A peace washed over me. The fire sparkled. The kids chatted back and forth, ribbing each other. Rex passed out. Dakota wandered in and out, sniffing each of us, looking for treats.

It felt magical. Could I someday have a telecommuting job? I soaked up every minute of it. (Yes, I finished the editing.) I know how rare these moments are. With Thanksgiving tomorrow, I just wanted to say how thankful I am for this life, for now. We can’t relive moments. We can only live in them.

 

Washed

This morning I woke up before I usually do. I laid in bed, trying to find a place between resting and not oversleeping. No dice. I got up and started on the day. Why not?

After I fed the furry hordes, Dakota and I stepped out in the dark to toss a ball around. A half moon shone down. I spotted the Little Dipper through a crack in the trees. The indigo sky looked fresh scrubbed. Last night’s rain had sent down a shower of pine needles and sweetened the air. The Douglas firs and cedars, scraping the heavens, swayed in the breeze. The beauty of the scene caught my heart.

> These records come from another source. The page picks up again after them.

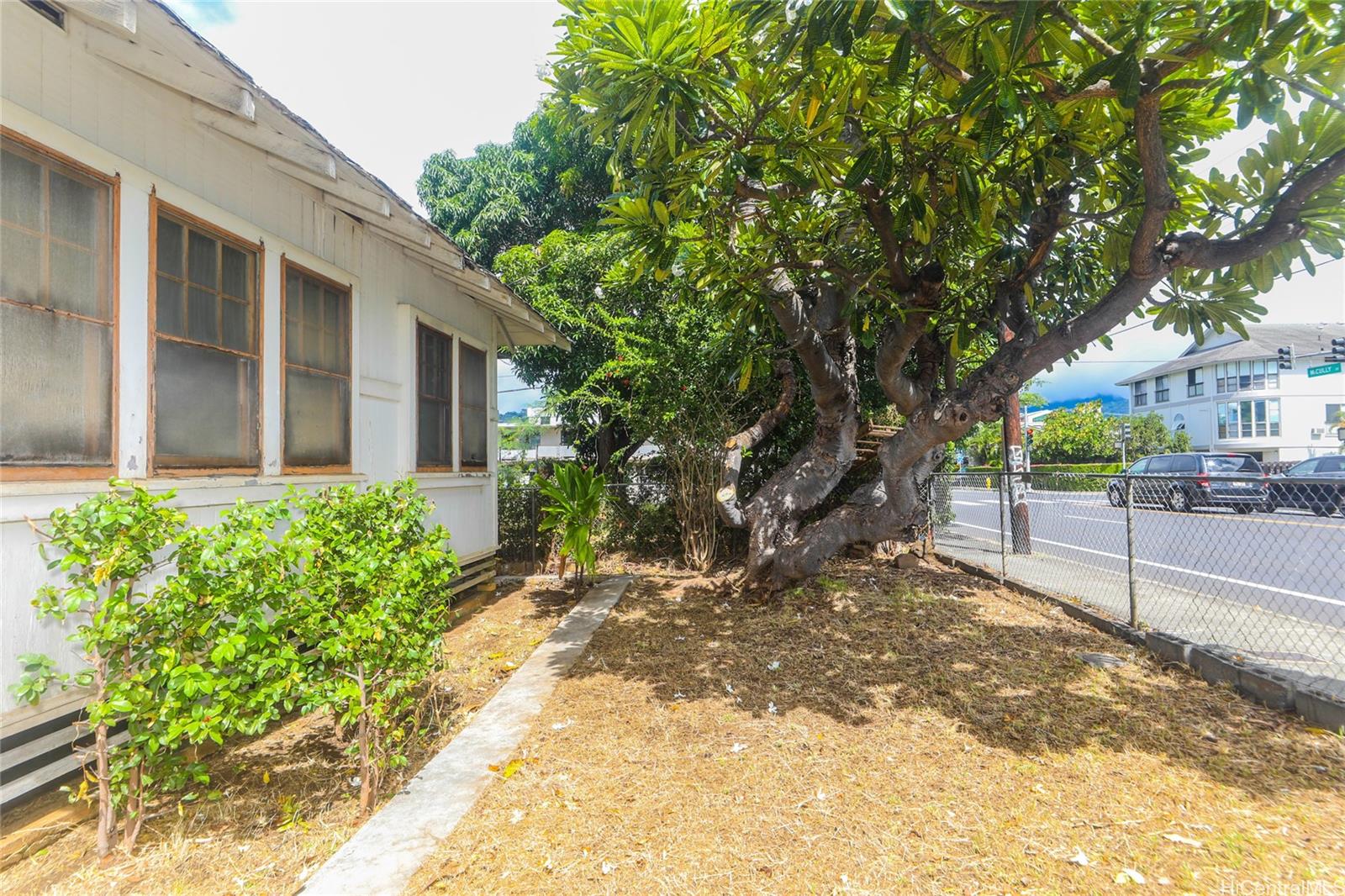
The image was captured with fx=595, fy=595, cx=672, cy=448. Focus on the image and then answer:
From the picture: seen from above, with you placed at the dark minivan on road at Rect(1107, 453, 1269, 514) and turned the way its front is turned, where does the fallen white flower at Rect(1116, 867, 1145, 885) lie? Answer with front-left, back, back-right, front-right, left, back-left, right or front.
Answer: back-left

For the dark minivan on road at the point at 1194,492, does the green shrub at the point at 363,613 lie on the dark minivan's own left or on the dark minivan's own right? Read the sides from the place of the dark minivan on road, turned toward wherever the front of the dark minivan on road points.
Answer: on the dark minivan's own left

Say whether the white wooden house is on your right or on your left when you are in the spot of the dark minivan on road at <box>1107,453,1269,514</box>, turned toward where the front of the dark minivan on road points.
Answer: on your left

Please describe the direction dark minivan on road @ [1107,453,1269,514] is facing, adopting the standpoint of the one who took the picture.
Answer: facing away from the viewer and to the left of the viewer

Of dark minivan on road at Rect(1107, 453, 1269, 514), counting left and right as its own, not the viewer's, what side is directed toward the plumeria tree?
left

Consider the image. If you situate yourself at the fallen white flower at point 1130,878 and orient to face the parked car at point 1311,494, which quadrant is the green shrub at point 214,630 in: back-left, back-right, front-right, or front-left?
back-left

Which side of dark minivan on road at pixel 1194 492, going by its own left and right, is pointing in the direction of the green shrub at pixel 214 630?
left

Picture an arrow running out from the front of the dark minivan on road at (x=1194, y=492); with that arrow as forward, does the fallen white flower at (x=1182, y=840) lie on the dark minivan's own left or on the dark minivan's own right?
on the dark minivan's own left

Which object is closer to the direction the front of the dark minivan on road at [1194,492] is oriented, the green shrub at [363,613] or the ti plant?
the ti plant
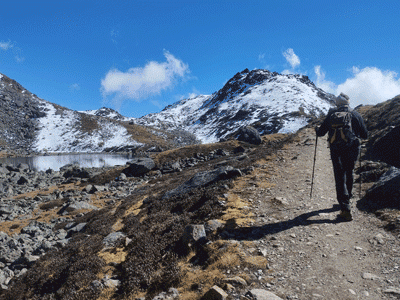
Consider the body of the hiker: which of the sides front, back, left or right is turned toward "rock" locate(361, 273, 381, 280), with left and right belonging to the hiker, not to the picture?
back

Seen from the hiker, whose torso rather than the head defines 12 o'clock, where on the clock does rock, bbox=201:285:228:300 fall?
The rock is roughly at 7 o'clock from the hiker.

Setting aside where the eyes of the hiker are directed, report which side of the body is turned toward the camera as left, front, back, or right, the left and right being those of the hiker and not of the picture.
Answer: back

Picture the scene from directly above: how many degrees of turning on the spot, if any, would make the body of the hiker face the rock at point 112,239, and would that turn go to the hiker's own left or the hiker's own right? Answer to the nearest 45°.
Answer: approximately 90° to the hiker's own left

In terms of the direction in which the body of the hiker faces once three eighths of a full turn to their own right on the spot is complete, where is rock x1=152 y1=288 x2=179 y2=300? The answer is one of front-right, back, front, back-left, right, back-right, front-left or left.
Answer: right

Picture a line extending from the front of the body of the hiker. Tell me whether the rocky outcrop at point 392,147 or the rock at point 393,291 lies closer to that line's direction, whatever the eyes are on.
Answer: the rocky outcrop

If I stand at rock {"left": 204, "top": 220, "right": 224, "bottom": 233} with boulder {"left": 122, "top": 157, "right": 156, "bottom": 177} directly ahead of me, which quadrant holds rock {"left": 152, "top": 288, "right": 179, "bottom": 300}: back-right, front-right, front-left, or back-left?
back-left

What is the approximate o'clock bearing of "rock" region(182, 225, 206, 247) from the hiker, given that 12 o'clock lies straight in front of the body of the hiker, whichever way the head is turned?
The rock is roughly at 8 o'clock from the hiker.

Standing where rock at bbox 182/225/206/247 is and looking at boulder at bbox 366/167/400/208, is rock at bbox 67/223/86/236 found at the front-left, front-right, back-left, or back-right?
back-left

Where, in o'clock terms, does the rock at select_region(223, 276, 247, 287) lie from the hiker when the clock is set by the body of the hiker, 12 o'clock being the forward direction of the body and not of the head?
The rock is roughly at 7 o'clock from the hiker.

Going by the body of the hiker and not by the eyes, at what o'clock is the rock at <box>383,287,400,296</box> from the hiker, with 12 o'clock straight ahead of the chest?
The rock is roughly at 6 o'clock from the hiker.
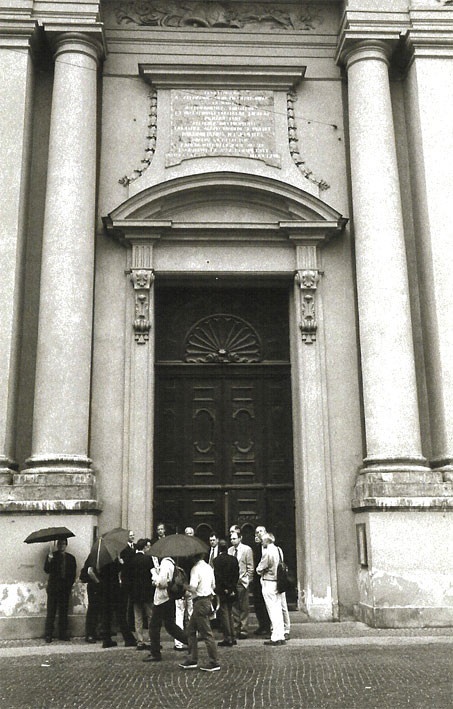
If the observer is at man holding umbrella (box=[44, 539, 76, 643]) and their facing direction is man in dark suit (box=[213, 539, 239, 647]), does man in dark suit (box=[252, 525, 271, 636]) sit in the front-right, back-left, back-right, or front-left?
front-left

Driving in to work later on, clouds of all shapes and sizes filled the sky. Big ones. Little ones. Most shone edged with gold as they powered past, sky-boats boosted by wind. A mist rose off the shorelands, a creeping, mysterious shroud. 

mist on shore

We have many names for rain in this region. Like…rain. Drizzle. Mist. Sprinkles, which sound delicious right now (think: cupcake). And my person favorite, “mizzle”, the unique combination of mist+drizzle. Haven’t seen that anywhere but in Shelton. The rain here, it can soak you in a matter of minutes. It rains with a purpose. We can get a dozen inches of rain in a month and sometimes more. It rains and doesn’t stop, pretty much for months, typically starting in earnest during November. Even October can be iffy. We’ve had just over 3 inches this month. As of today, we stand at nearly 35.5 inches of rain for 2018. You can bet that total will increase greatly before December 31.

Washingtonians have a love-hate relationship with rain. It enables the state to grow great crops of apples, berries, Christmas trees, you name it. And rivers flood. Sinkholes appear. It’s a nasty business, all this precipitation. Mud abounds. Ladies, wear flats at your peril. But rain also cleanses. It purifies the air. It removes dead bugs and leaves and dirt off windshields. It quenches the earth’s thirst. It keeps the green going all year long. So many shades of green! I could never count them all.

It makes me think of salvation. We can be washed in Christ’s blood, again and again. We can come to Him every day and ask for forgiveness. We can seek and find healing. We can be cleansed. The fountain of Jesus’ blood, our holy source, doesn’t run dry. Our thirst for wholeness will never be quenched this side of heaven. Yet we only have to ask to be fresh-scrubbed again.

Matthew 26:28 – “This is the blood of the covenant, which is poured out for many for the forgiveness of sins”.